The Intel Intrinsic Guide says the value is supposed to be 64-bit, not 32-bit. I think we should probably change the declare, and make a cast.
https://www.intel.com/content/www/us/en/docs/intrinsics-guide/index.html#text=_mm_crc32_u64
crc32 opcode can store result in 64-bit (register) but only lower 32-bits are used because it's still a crc32 algorithm. cast is safe. https://www.felixcloutier.com/x86/crc32
Ok, lets see if we can get away with it.
Cleared at Commit e1c149f9a435.
problem was in line 170: v = _mm_crc32_u64(....
Thanks again @pawelsopensource.
This should be cleared under MSVC with Commit 358d0cfecd59.
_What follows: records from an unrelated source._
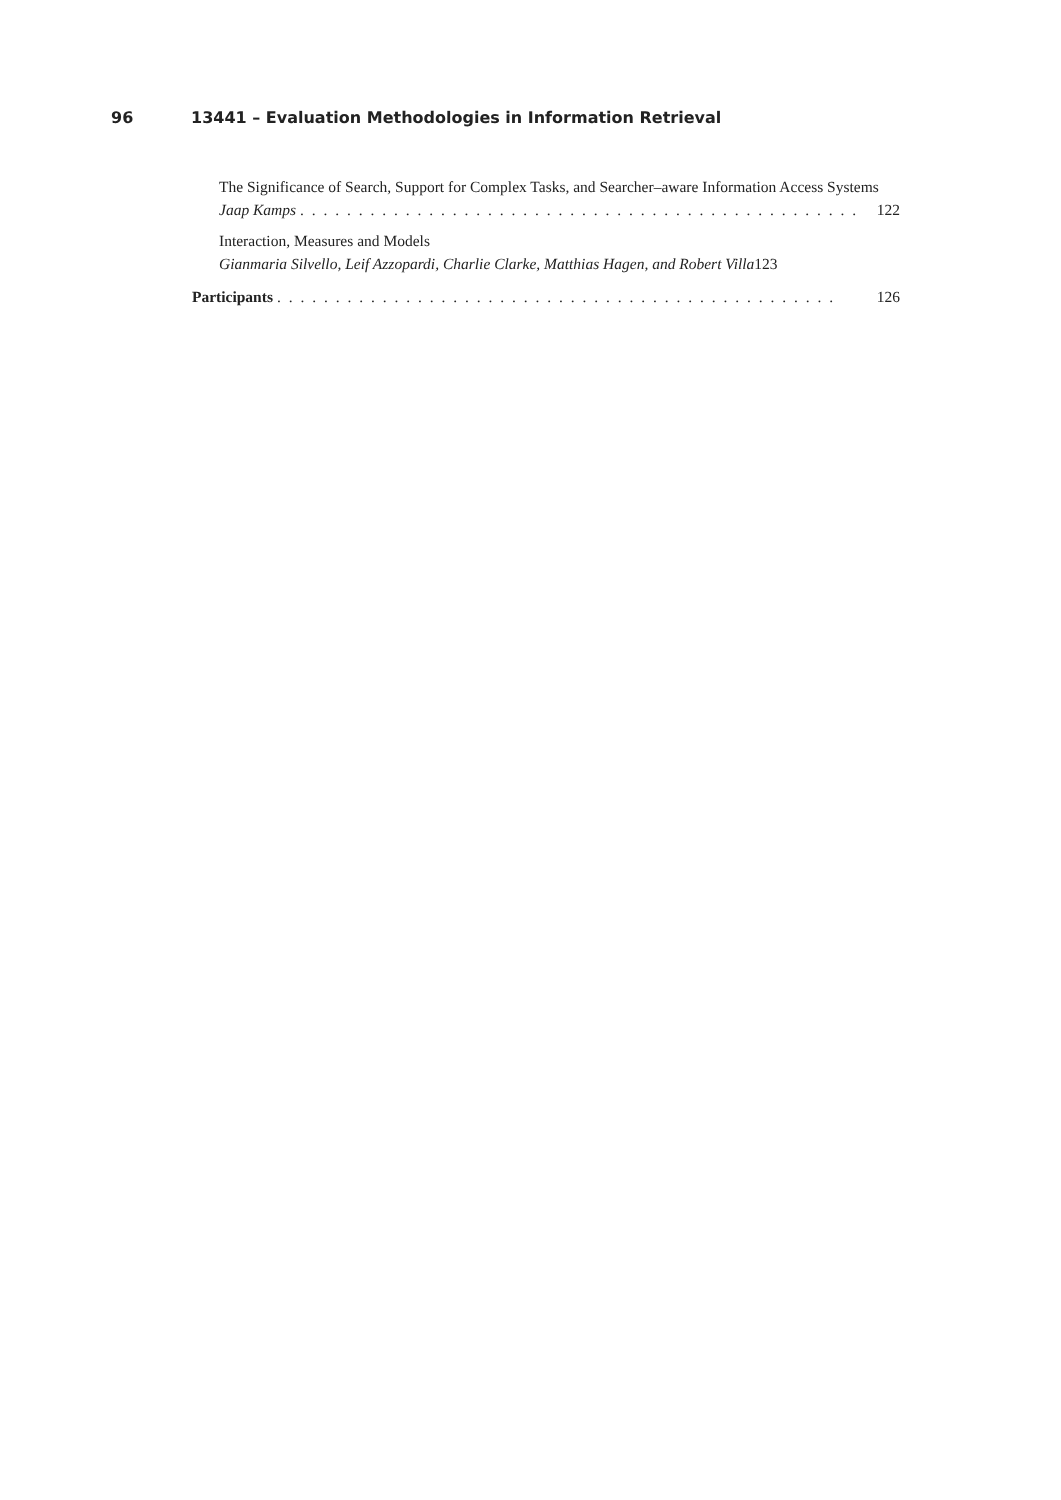96 13441 – Evaluation Methodologies in Information Retrieval
The Significance of Search, Support for Complex Tasks, and Searcher–aware Information Access Systems
Jaap Kamps. . . . . . . . . . . . . . . . . . . . . . . . . . . . . . . . . . . . . . . . . . . . . . . . 122
Interaction, Measures and Models
Gianmaria Silvello, Leif Azzopardi, Charlie Clarke, Matthias Hagen, and Robert Villa 123
Participants. . . . . . . . . . . . . . . . . . . . . . . . . . . . . . . . . . . . . . . . . . . . . . . . 126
someone could use https://clang.llvm.org/docs/DiagnosticsReference.html#wshorten-64-to-32 and -Werror, so please just do the correct cast: v = (word32)_mm_crc32_u64(...
hi, the x86-64 provides crc32q instruction (aka _mm_crc32_u64) which consumes 8 bytes at once. with this opcode CRC32C_Update_SSE42() works ~2x faster on my machine (amd ryzen7 1700 3GHz).